[Exercises]:
1/ From the interview about Undiscovered, pull out the passage starting with "Publication date and" and going on through "from your country?", copied word for word.
2/ Extend the interview about Undiscovered by writing what comes next after its final line.

With Undiscovered longlisted for the International Booker Prize 2024, we spoke to its author and translator about their experience of working on the novel together – and their favourite books

Read interviews with all of the longlisted authors and translators here.

Publication date and time: Published

Gabriela Wiener

How does it feel to be longlisted for the International Booker Prize 2024, and what would winning the prize mean to you? Would it also have an impact on literature originating from your country?

It’s funny – lots of people have asked me that question since the announcement, and there’s only one answer I can give. Aside from pride, delight and gratitude, the sentence that keeps running through my head and sums up the feeling best is: Here I am, I exist, my writing exists, I’ve finally been seen, I’m finally going to get some respect. It hasn’t been easy, being a woman writer, and much less a non-white woman writer who makes a claim for personal experience, for a political perspective and a body of knowledge which aren’t academic, or otherwise represented in literature. And even less easy has been doing it as a writer from the Global South, a migrant to Europe, who also practises journalism and speaks her opinions aloud. Ostracisation, harassment and attempts at silencing are the order of the day. And the lack of respect, always a lack of respect. 

So I think if I won the prize, it would mean something not just to me but to many migrant, racialised women, especially for those of us who come from the former Spanish colonies – the Indians, the ‘noble savages’, so often handled with an infinite, excruciating paternalism, never treated like the creators of other possible worlds. It would mean that we’re here, that we exist, that we’re seen, that we’re finally respected. In Peru there are mestiza women writing, indigenous women, Quechuas, Aymaras, women from the Amazon, though not many people are talking about them. Many of them suffer from rachismo – when racism and machismo fall on you with a double force. I write with those women at my side. Power cannot tolerate resistance, because it’s an affirmation of the lives it has tried to destroy; power didn’t expect us to survive but now we’ve come close to winning a Booker.

What were the inspirations behind the book?

[Dataset records]

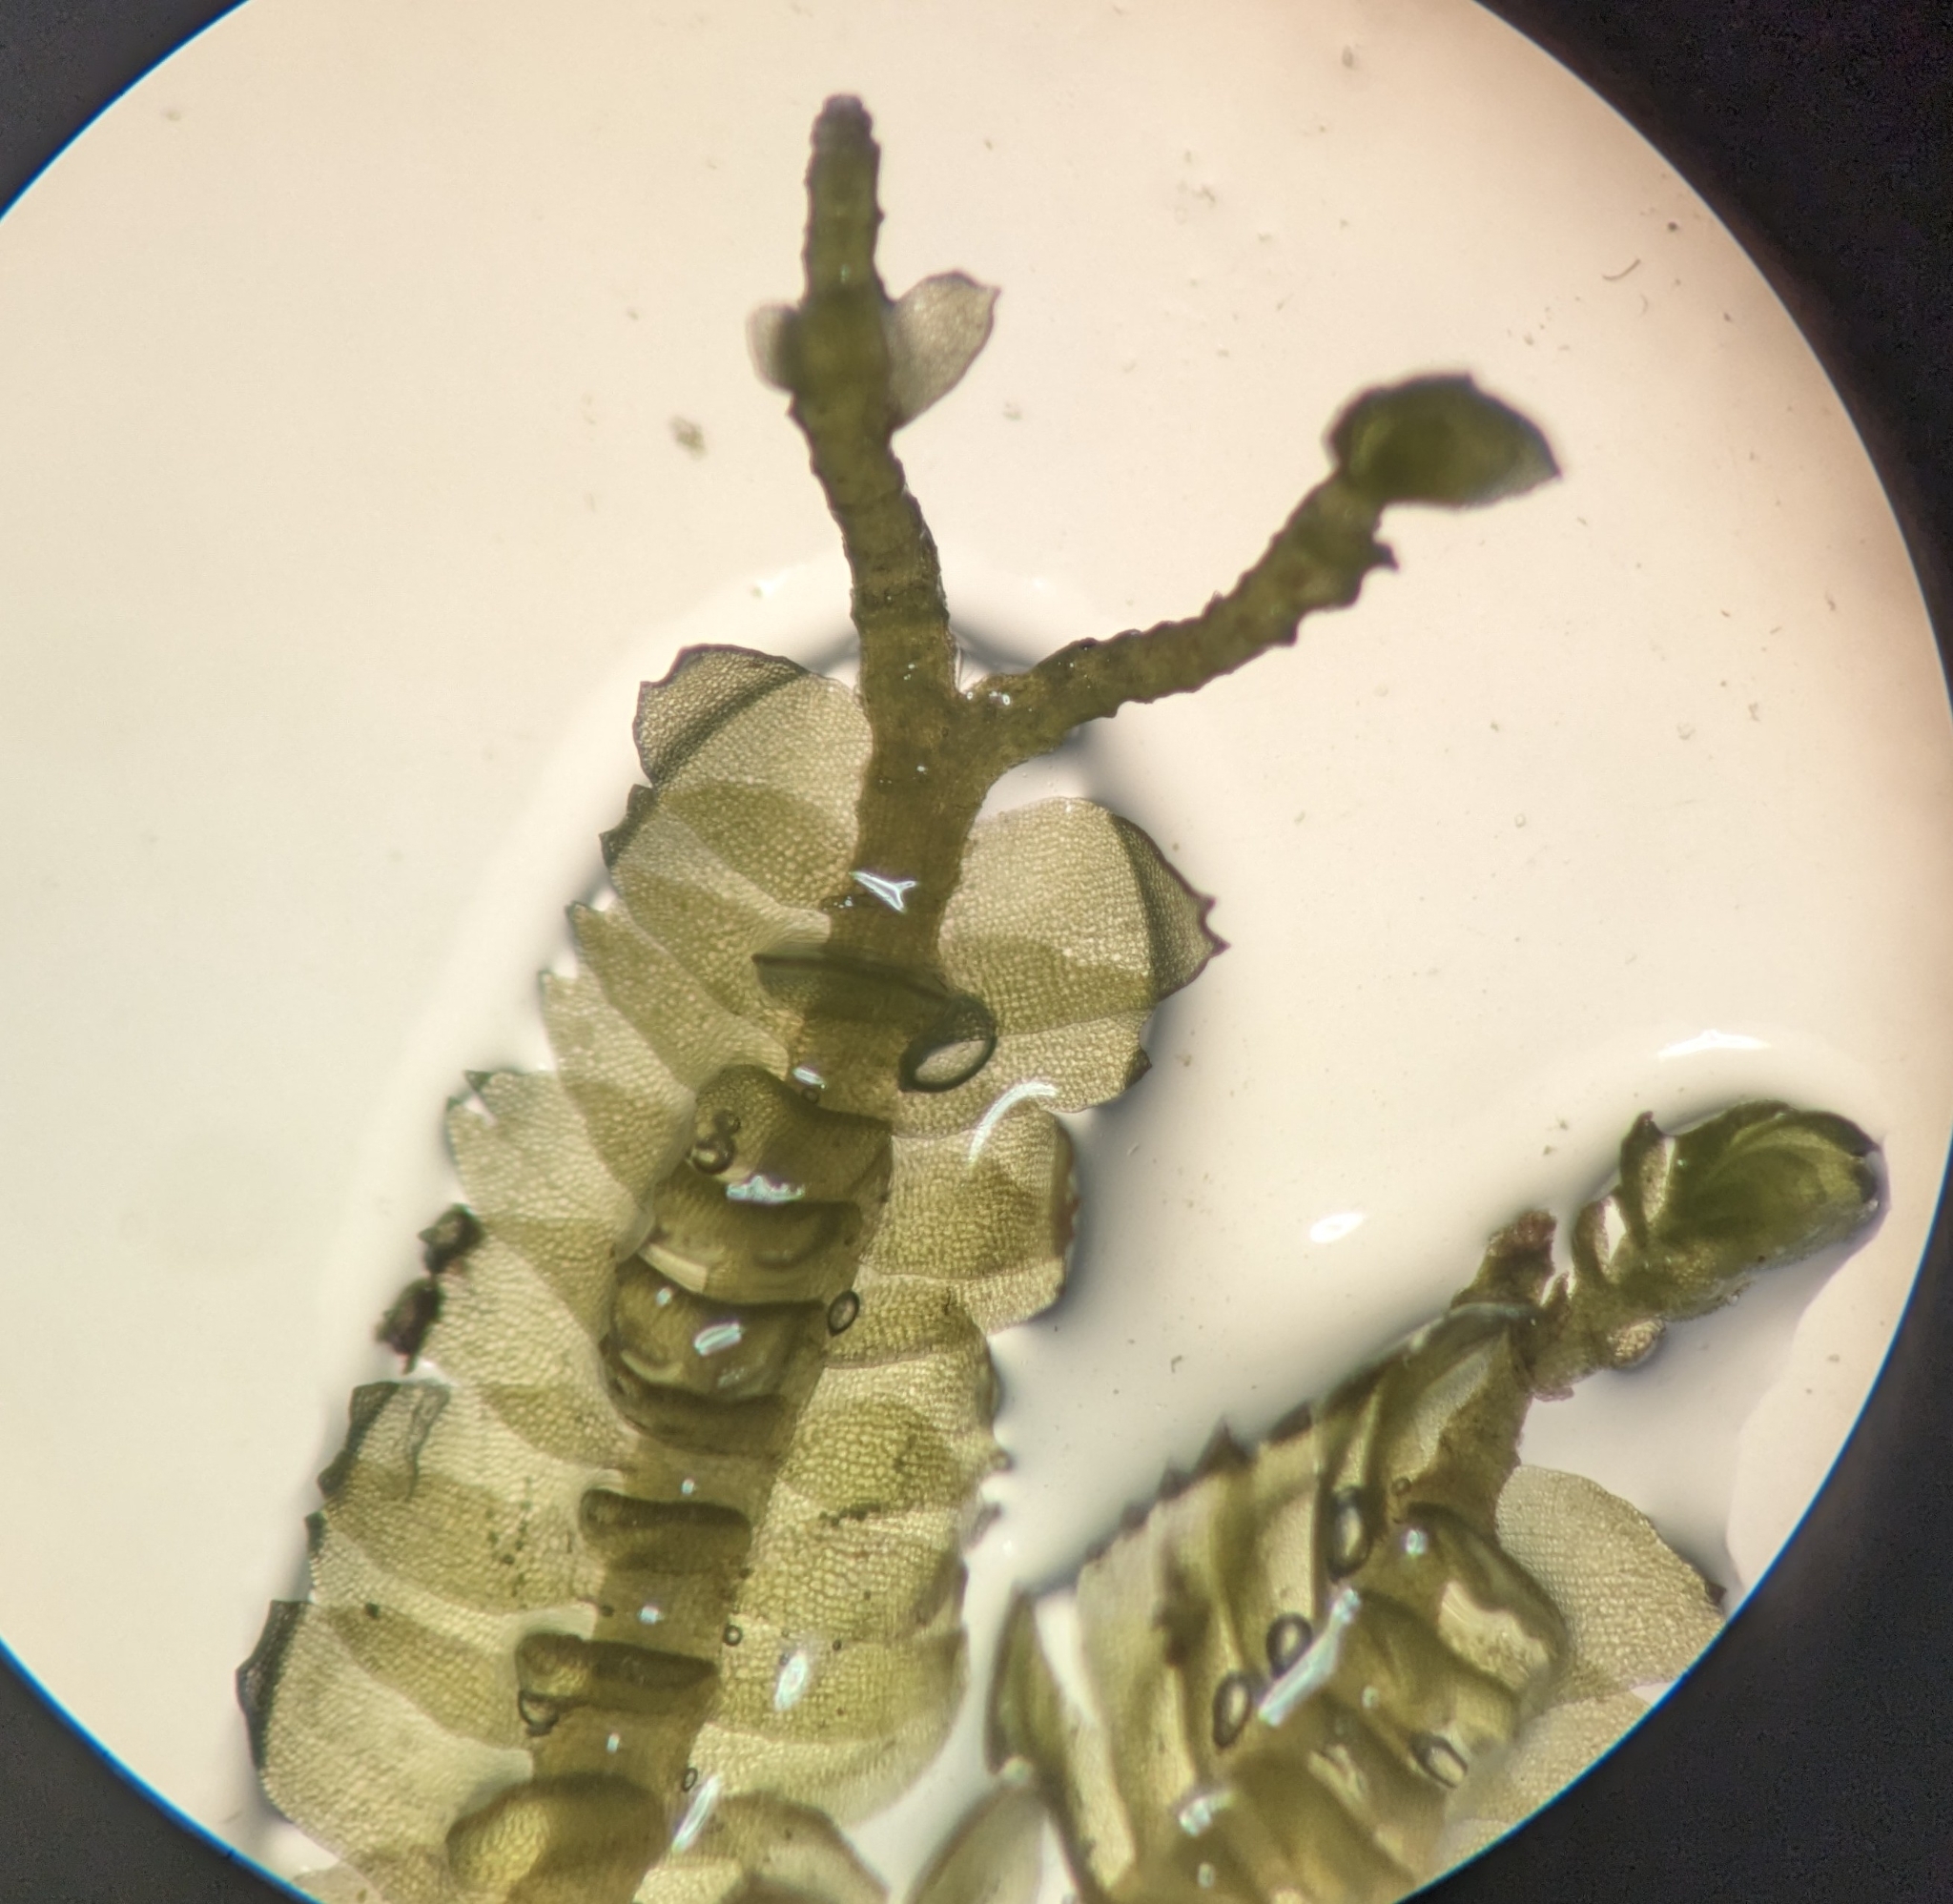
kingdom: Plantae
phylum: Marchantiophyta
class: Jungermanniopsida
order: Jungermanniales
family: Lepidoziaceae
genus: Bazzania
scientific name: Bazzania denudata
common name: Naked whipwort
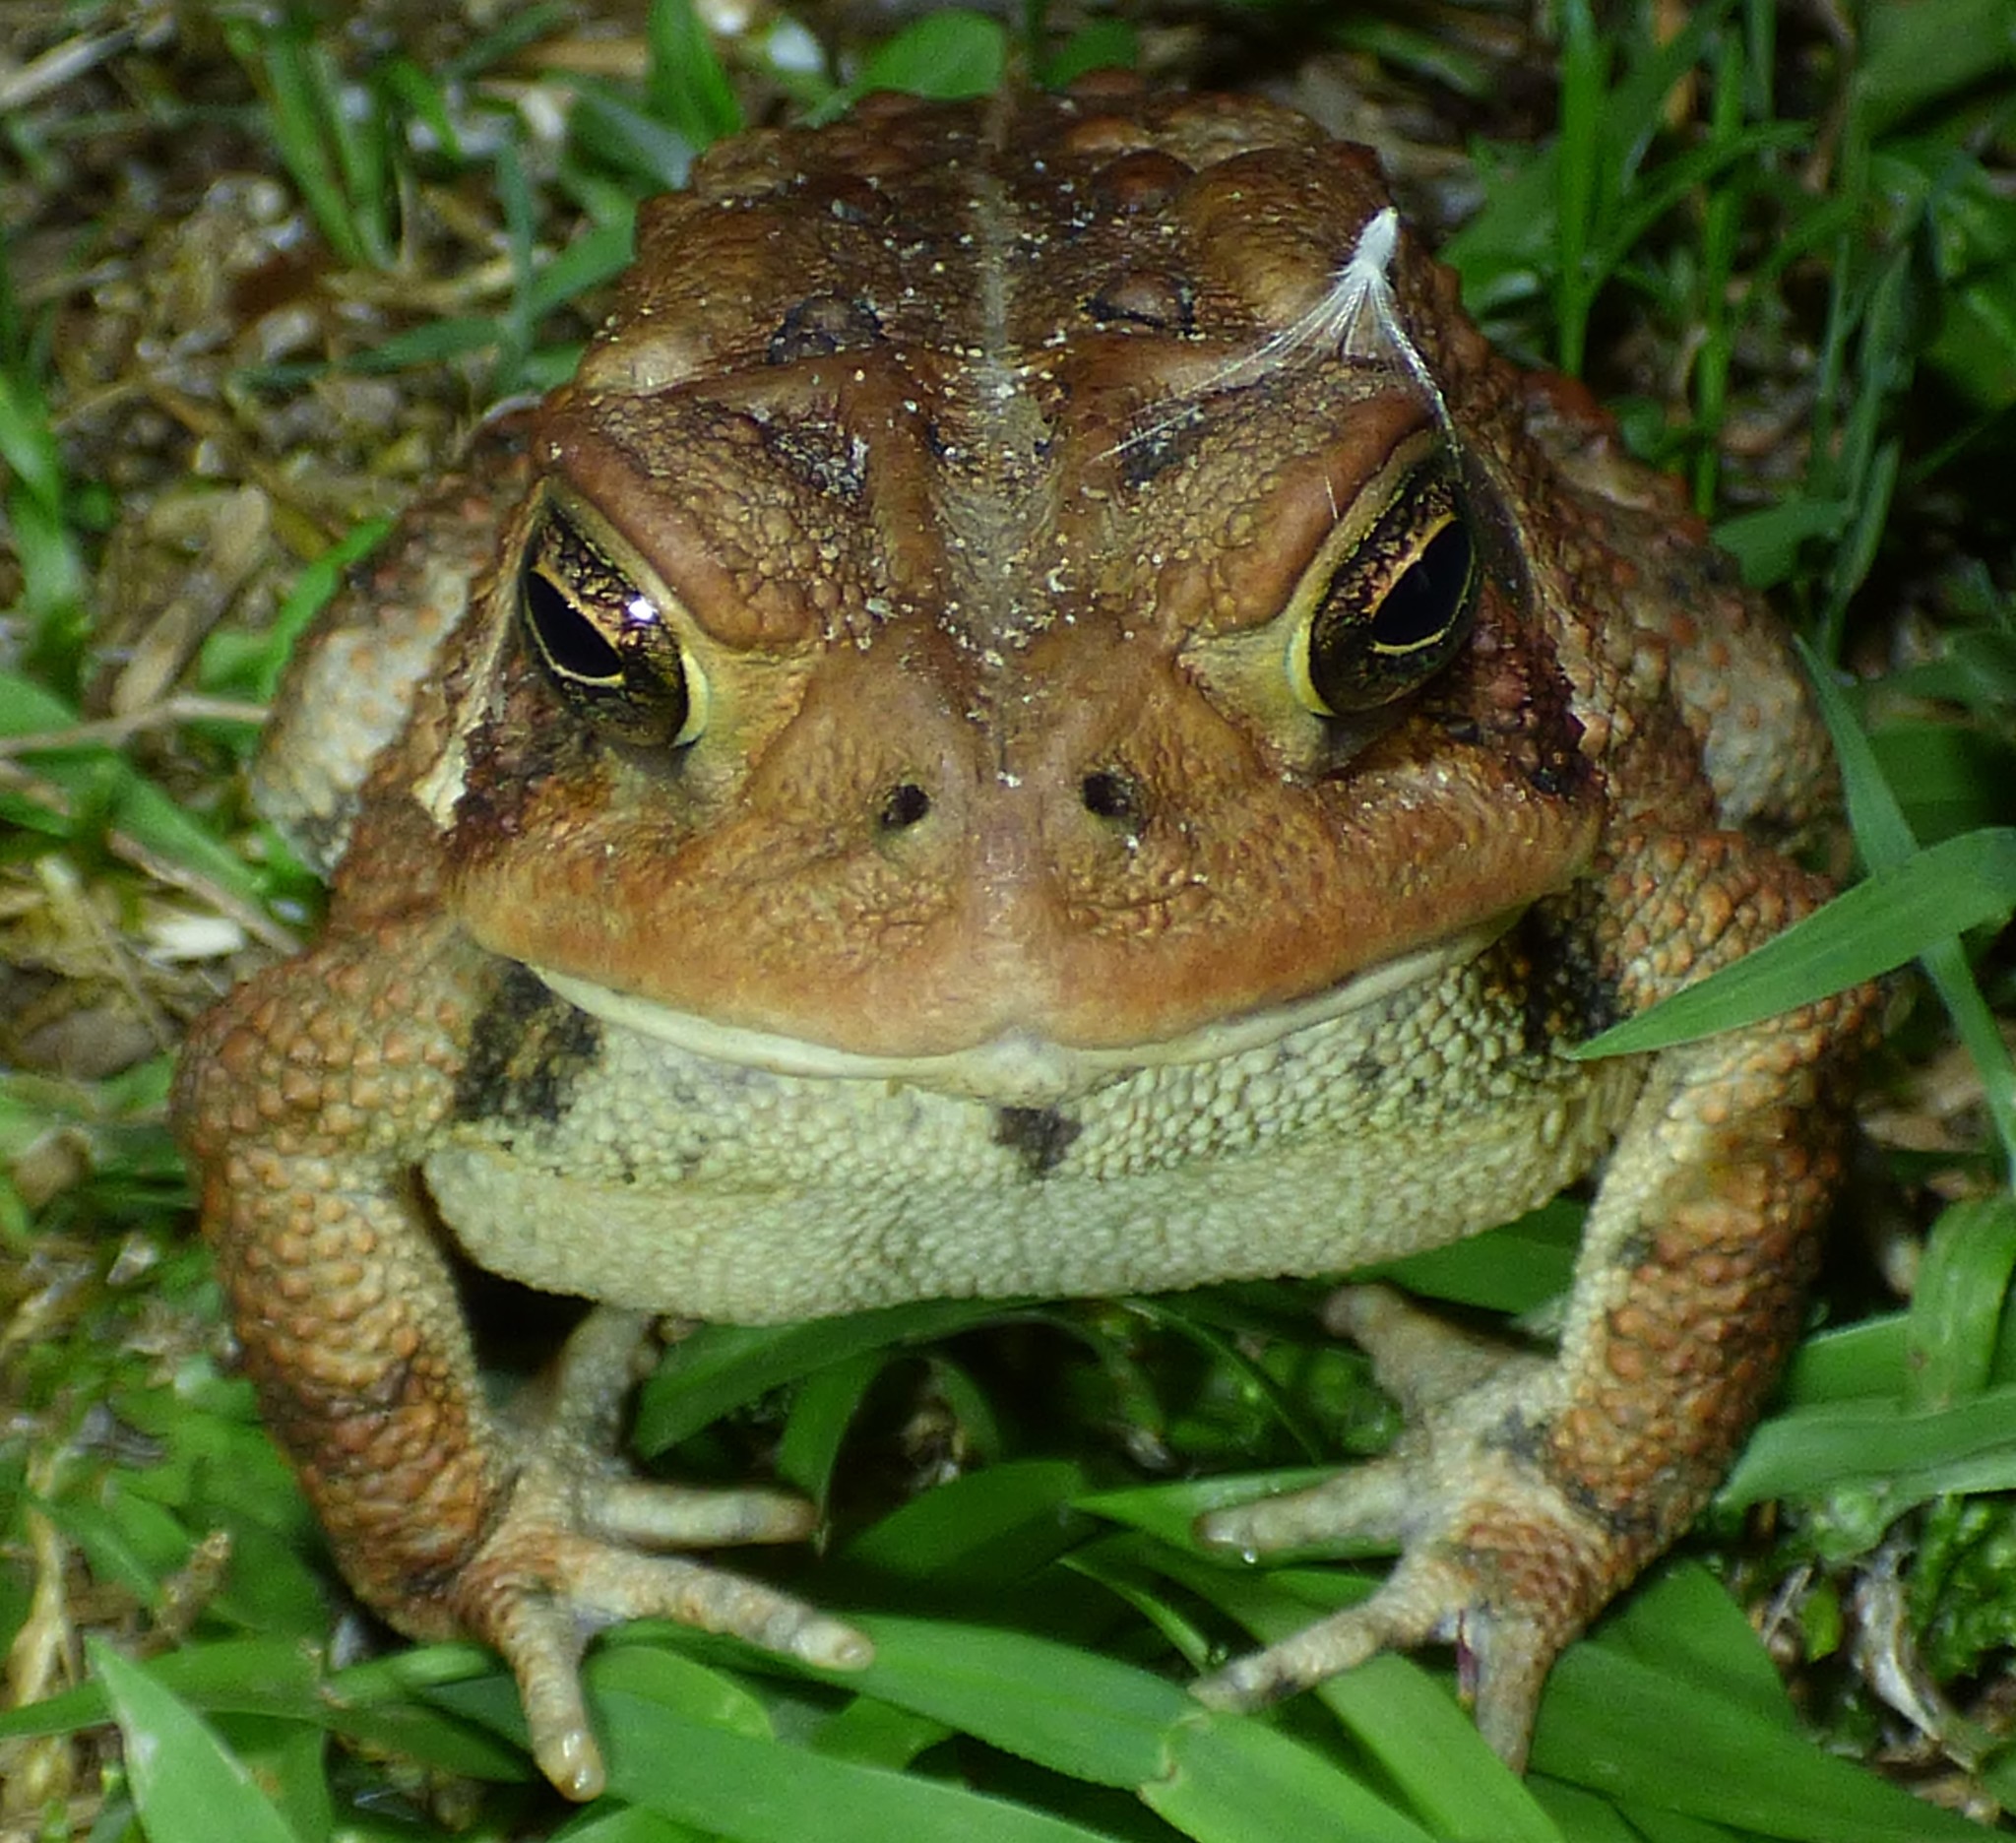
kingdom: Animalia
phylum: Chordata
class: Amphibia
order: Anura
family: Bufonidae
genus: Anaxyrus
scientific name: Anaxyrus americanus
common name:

[Final results]:
1/
Publication date and time: Published

Gabriela Wiener

How does it feel to be longlisted for the International Booker Prize 2024, and what would winning the prize mean to you? Would it also have an impact on literature originating from your country?

2/
Undiscovered draws from the sources of folk and revolutionary art, mestizo literature, antipatriarchal, indigenist literature, from voices that subvert the social order to raise themselves up, from my migrant community. Everything that contaminates, subverts and bastardises the known paths, and opens others, everything that shares, that gives of itself, exchanges and offers itself freely, interests me. 

Through the rewriting of personal, intimate, familial, social stories I’m trying to recover a lost memory. The writing of fiction, the literary imagination, becomes a way to complete these broken memories for the people who have remained outside of official History, the archival record, those who don’t have birth certificates, or surnames, or family crests – and a way to dream of another future. To look for the first time at the reality of colonial, racist, classist violence in our own era. I think we’re lucky to live in a moment of resurgence for folk art, antiracist, feminist, indigenous art, art inevitably shot through with activism and political struggle. We’re making books that are also political and artistic movements. Avant-garde art is social and shows us the path toward transformation, it’s not an island where artists withdraw from the world in order to create. Violeta Parra, Pedro Lemebel, Ana Mendieta, whom I look to as loving ancestors, created from experience and the body, they sang, they performed for the people and against all forms of supremacy.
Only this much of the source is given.